Denizcilerin balıklara karşı duyduğu güvensizlik, geçmişte yaşanan tecrübelerle şekillenmiştir. Farklı balıkları tükettikten sonra yaşanan ölümler, onları balık tüketiminden uzak durmaya itti. Bu sebeple, balıkların yenilebilir olup olmadığını anlamak için çeşitli yöntemler geliştirdiler. İspanyol denizciler, tuttukları balıkları kutsal suya batırarak ve üzerine gümüş para koyarak test ederdi. Eğer para kararırsa, balığın zehirli olduğu kabul edilirdi.
Zehirli balıkların tehlikesi, 19. yüzyıla kadar net bir şekilde bilinmiyordu. MÖ 7. yüzyılda Çin’deki imparatorluk hekimleri bu durumdan haberdardı, fakat bilimsel olarak kanıtlanmamıştı. 1886 yılında yapılan araştırmalar, bazı balıkların toksin içerdiğini ve bunun planktonlardan kaynaklandığını ortaya koydu. Toksinler, balıkların dokularında birikiyor ve pişirme sırasında yok olmuyordu.

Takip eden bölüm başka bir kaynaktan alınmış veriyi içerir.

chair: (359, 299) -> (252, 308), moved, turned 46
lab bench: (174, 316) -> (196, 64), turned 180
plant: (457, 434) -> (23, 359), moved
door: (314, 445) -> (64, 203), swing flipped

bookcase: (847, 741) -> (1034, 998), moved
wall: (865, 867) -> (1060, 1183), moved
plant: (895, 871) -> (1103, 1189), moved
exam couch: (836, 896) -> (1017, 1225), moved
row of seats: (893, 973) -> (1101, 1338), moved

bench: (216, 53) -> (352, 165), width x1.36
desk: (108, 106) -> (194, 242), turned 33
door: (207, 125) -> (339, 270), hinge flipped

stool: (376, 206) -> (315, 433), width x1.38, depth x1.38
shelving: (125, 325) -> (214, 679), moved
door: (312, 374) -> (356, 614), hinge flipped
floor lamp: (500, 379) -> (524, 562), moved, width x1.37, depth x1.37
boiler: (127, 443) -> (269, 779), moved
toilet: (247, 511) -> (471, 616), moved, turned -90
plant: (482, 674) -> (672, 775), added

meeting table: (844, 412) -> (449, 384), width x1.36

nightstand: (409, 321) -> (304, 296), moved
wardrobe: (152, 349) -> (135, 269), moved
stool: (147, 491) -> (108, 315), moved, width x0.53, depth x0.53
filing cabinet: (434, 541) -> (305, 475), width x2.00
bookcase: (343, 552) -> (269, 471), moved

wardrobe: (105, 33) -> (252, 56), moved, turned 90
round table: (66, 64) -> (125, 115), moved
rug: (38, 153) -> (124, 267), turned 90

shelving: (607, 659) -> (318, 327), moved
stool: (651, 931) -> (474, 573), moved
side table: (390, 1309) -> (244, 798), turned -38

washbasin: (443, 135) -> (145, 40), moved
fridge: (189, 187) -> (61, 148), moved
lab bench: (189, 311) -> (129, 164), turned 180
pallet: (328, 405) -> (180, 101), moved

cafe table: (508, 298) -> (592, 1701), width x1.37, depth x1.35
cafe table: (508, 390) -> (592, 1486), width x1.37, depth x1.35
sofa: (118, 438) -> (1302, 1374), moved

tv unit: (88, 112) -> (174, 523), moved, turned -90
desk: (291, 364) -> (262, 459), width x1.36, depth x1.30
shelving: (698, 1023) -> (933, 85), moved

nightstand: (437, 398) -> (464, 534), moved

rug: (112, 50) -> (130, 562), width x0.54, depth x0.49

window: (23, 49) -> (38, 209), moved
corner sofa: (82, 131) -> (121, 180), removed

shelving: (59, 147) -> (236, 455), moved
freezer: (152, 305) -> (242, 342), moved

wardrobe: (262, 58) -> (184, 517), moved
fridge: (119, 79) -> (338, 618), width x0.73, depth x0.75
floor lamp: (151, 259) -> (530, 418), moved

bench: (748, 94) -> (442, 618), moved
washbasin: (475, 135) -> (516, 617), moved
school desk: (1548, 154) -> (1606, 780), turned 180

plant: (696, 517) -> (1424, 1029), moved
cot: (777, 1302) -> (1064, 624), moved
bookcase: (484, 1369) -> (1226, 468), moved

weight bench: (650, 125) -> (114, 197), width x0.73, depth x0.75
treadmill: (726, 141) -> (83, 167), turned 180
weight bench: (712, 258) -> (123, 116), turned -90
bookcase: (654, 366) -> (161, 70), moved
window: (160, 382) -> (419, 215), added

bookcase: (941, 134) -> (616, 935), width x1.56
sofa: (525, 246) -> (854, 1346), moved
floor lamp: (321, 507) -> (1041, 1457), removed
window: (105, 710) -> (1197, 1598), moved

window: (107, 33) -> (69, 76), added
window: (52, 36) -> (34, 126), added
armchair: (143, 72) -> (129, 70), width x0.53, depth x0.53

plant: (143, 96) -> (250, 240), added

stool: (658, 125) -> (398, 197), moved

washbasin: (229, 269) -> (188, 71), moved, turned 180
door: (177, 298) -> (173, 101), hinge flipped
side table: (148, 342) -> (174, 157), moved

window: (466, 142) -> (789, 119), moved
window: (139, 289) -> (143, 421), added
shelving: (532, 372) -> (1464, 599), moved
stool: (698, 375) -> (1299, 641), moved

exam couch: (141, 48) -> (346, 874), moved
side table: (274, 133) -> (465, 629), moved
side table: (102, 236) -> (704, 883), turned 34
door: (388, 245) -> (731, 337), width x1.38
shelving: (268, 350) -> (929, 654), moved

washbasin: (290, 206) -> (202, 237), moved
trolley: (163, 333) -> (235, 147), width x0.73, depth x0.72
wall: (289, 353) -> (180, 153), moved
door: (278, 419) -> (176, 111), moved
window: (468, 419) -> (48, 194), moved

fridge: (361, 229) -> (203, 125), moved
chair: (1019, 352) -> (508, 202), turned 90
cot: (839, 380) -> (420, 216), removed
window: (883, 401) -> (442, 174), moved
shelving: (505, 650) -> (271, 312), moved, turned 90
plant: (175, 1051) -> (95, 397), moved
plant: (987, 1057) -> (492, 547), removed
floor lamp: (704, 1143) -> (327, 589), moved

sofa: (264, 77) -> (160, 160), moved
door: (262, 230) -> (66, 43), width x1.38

Zehirli balıkların etkileri baş ve karın ağrısı, ishal ve kusma gibi belirtilerle kendini gösteriyor; ağır vakalarda kalp ve solunum sorunlarına yol açabiliyordu. Bu yüzden denizciler, balık tüketiminden kaçınarak sağlıklı kalmaya çalışıyordu.
Bunun yanı sıra, okyanusun bazı bölgelerinde balık bulmak oldukça zor oluyordu. Tropikal iklimlerin merkezinde yer alan bu alanlarda, döngüsel rüzgarlar denizcilerin ilerleyişini yavaşlatıyordu. Güçsüz rüzgarlar, erzakların hızla tükenmesine neden olurken, denizciler açlıkla baş başa kalıyordu. Oligotrofik bölgelerde yaşayan deniz canlıları, derinlerden gelen besin akıntılarıyla besleniyordu, bu nedenle denizcilerin bulundukları yerlerde denizden hiç besin alamayacakları bir “deniz çölü” gibi hissediyorlardı.
Denizcilerin açlık çekmelerinin sebepleri sadece zehirli balıklar değildi. Uzun deniz yolculukları, kısıtlı besin kaynakları ve sağlık sorunları, denizcilerin balık tüketimini son derece zorlaştırıyordu. Bu durum, denizcilerin tarih boyunca başlarını belaya sokan en büyük engellerden biri olarak kalmaya devam ediyor.